* Request *
Reproduce the forum post on Ariens traction drive clutch adjustment word for word, from its title through the last line.

--- Start of Provided passage ---

# Ariens Deluxe Traction drive clutch adj??



## nini1058 (Jan 29, 2016)

I have a Deluxe 28+ and while adjusting the drive cable I found in the manual this instruction:

TRACTION DRIVE CLUTCH ADJUSTMENT
If drive slips, adjust traction
clutch to compensate for friction disc wear. 
1. Loosen jam nut on traction cable adjustment barrel. 
Turn adjustment barrel down to shorten cable and remove all cable slack. 
2. With traction clutch disengaged, check that drive plate finger touches
the side of hole closest to auger housing (Figure 40).

--- End of Provided passage ---
--- Start of Excerpted records ---

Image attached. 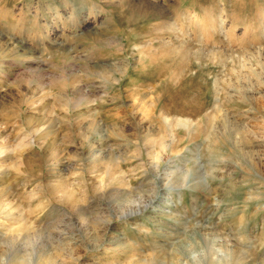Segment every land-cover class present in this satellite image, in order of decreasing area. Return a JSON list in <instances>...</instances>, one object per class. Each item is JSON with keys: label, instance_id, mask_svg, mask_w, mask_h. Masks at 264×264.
I'll list each match as a JSON object with an SVG mask.
<instances>
[{"label": "rangeland", "instance_id": "obj_1", "mask_svg": "<svg viewBox=\"0 0 264 264\" xmlns=\"http://www.w3.org/2000/svg\"><path fill=\"white\" fill-rule=\"evenodd\" d=\"M212 262L264 264V0H0V264Z\"/></svg>", "mask_w": 264, "mask_h": 264}, {"label": "bare ground", "instance_id": "obj_2", "mask_svg": "<svg viewBox=\"0 0 264 264\" xmlns=\"http://www.w3.org/2000/svg\"><path fill=\"white\" fill-rule=\"evenodd\" d=\"M219 259V258H218ZM217 263H219V262H212V264H217ZM211 264V263H210Z\"/></svg>", "mask_w": 264, "mask_h": 264}]
</instances>
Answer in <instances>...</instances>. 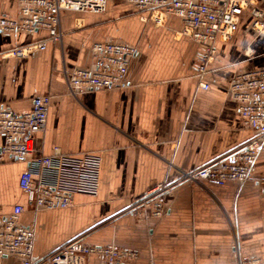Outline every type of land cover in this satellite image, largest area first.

--- End of Excerpted records ---

* Result *
# Ariens Deluxe Traction drive clutch adj??



## nini1058 (Jan 29, 2016)

I have a Deluxe 28+ and while adjusting the drive cable I found in the manual this instruction:

TRACTION DRIVE CLUTCH ADJUSTMENT
If drive slips, adjust traction
clutch to compensate for friction disc wear. 
1. Loosen jam nut on traction cable adjustment barrel. 
Turn adjustment barrel down to shorten cable and remove all cable slack. 
2. With traction clutch disengaged, check that drive plate finger touches
the side of hole closest to auger housing (Figure 40).